When a beta reader tells you your story is uneven, she means you have a pace problem.
Writing a good story, any story, is traversing a mountain range. When you’re going up a mountain, pace is slow; when you’re going down the mountain pace is fast.
Beginnings either start in the foothills for a slow build or drop down a cliff for the explosive start. Once your character has reached the inciting incident, the point of no turning back, then you should be immediately plunging down a small mountain. The beginning is over, it’s time to start the middle.

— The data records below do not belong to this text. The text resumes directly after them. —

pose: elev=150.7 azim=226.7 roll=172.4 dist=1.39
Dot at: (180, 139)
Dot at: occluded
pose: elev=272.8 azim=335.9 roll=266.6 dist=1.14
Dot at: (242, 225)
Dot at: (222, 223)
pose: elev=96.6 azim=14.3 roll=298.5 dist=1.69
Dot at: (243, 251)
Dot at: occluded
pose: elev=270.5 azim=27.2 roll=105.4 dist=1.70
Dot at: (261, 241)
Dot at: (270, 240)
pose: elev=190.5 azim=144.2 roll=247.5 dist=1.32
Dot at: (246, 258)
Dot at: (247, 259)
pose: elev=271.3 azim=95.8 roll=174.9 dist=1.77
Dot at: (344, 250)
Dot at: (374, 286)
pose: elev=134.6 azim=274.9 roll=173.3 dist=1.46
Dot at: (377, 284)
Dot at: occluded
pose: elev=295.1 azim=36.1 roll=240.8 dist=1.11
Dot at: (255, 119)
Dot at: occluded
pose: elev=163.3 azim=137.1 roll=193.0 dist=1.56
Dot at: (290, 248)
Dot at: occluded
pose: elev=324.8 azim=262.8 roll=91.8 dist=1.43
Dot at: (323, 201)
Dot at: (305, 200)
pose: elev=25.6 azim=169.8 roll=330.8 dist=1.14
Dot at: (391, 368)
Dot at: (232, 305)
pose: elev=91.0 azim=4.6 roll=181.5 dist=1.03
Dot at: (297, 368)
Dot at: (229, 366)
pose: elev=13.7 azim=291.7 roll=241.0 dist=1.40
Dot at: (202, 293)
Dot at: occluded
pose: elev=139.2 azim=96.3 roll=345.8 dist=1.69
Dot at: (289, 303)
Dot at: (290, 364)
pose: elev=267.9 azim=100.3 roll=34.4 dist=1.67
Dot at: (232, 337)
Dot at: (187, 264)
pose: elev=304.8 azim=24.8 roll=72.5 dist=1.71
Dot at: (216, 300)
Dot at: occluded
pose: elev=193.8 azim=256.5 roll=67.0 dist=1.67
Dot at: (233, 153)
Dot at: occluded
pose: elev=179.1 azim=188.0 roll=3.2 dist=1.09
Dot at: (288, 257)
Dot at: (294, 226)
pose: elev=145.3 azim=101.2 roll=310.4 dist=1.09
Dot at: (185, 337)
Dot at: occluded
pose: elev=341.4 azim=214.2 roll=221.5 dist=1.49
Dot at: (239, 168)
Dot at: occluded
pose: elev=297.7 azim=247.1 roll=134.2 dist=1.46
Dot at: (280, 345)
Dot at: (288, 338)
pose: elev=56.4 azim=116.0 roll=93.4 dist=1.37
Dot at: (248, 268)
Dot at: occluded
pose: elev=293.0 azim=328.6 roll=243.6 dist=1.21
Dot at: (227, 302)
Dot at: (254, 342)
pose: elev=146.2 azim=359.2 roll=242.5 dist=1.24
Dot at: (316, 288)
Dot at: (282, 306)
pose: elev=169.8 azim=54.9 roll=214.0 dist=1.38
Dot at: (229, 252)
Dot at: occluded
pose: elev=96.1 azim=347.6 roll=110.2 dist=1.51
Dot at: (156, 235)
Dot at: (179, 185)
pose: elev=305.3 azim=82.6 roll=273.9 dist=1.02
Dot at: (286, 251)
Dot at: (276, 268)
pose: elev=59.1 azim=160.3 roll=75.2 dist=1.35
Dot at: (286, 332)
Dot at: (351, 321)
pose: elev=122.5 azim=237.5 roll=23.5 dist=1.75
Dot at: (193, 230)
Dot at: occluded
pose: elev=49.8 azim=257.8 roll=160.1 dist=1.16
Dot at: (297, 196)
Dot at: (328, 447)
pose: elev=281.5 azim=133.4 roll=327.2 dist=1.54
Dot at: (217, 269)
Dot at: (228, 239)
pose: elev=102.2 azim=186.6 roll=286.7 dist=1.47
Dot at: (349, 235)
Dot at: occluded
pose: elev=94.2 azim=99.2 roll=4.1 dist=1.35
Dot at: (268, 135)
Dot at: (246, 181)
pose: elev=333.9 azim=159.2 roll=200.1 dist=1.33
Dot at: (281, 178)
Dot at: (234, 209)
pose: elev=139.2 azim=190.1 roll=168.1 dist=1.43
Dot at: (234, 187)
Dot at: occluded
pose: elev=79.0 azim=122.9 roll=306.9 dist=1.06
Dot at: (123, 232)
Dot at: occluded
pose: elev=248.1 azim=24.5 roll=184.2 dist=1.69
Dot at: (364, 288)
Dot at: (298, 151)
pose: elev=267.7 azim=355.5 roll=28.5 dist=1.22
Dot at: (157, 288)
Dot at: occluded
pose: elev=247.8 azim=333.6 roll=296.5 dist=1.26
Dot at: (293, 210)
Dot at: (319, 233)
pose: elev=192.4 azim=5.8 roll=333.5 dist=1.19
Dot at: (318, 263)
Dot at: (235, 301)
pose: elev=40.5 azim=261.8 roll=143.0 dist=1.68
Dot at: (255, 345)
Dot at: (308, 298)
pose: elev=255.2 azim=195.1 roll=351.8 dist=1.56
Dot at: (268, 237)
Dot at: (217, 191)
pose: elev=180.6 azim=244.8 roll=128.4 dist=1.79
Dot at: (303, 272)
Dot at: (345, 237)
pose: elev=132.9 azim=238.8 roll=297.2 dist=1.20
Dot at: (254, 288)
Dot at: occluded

In the middle, each mountain is higher, but plot can slow down. Think of each mountain as being jagged with little peaks and valleys the higher you go. Once you’re at the top of the last mountain, you plunge down, slipping into the end without even being aware of it.
At the end, even if you pause, you have so much kinetic energy it doesn’t feel like you’ve stopped. Once you’ve reached the conclusion, you’re again in the foothills for a quick wrap up.
How do you control pace?
- Action – Action should be described in short sentences and short paragraphs with crunchy words.
- Conflict – Not all conflict is action, yet even if it’s not, it’s fast, short sentences, short paragraphs.
- Structure – You don’t always want short paragraphs and sentences. Sometimes you set up the fall with longer sentences, longer paragraphs, followed by a choppy sentence in a one-sentence paragraph.
- Words – An intelligent person uses multi-syllabic words, but the tenser things get, the shorter his words get. The unintelligent use 10-cent words and devolve to grunts.
- Dialog – Punchy dialog, fast interplay, spare description, interrupting one another all increases the pace.
- Emotion – Sliding up through the emotional register, bundling up their feelings, tension speeds things up.
But you don’t want your reader exhausted, so sometimes you have to pull back on the pace.
- Setting Description – Slow the pace by showing the setting.
- Pondering – Your characters need to think and preserve their energy. They do this in several ways, but pondering, introspection, thinking slows things down.
- Crisis of Faith – If your character is forced into participating, they may not be fully committed. Losing confidence can slow things down.
If you need to, chart the rise and fall of the scenes and chapters of the book. Where do things slow down and where do they speed up? Does the pace ratchet up? Does it vary?
Can you name some fast-paced books and slow-paced books?
2 thoughts on “Stories Without Pacing are a Drag”
Would To Kill A Mockingbird be an example of slow-paced?
Hmmm, mostly, yes. It’s a thought piece, Scout being left out until events were explained,so yes. Good call!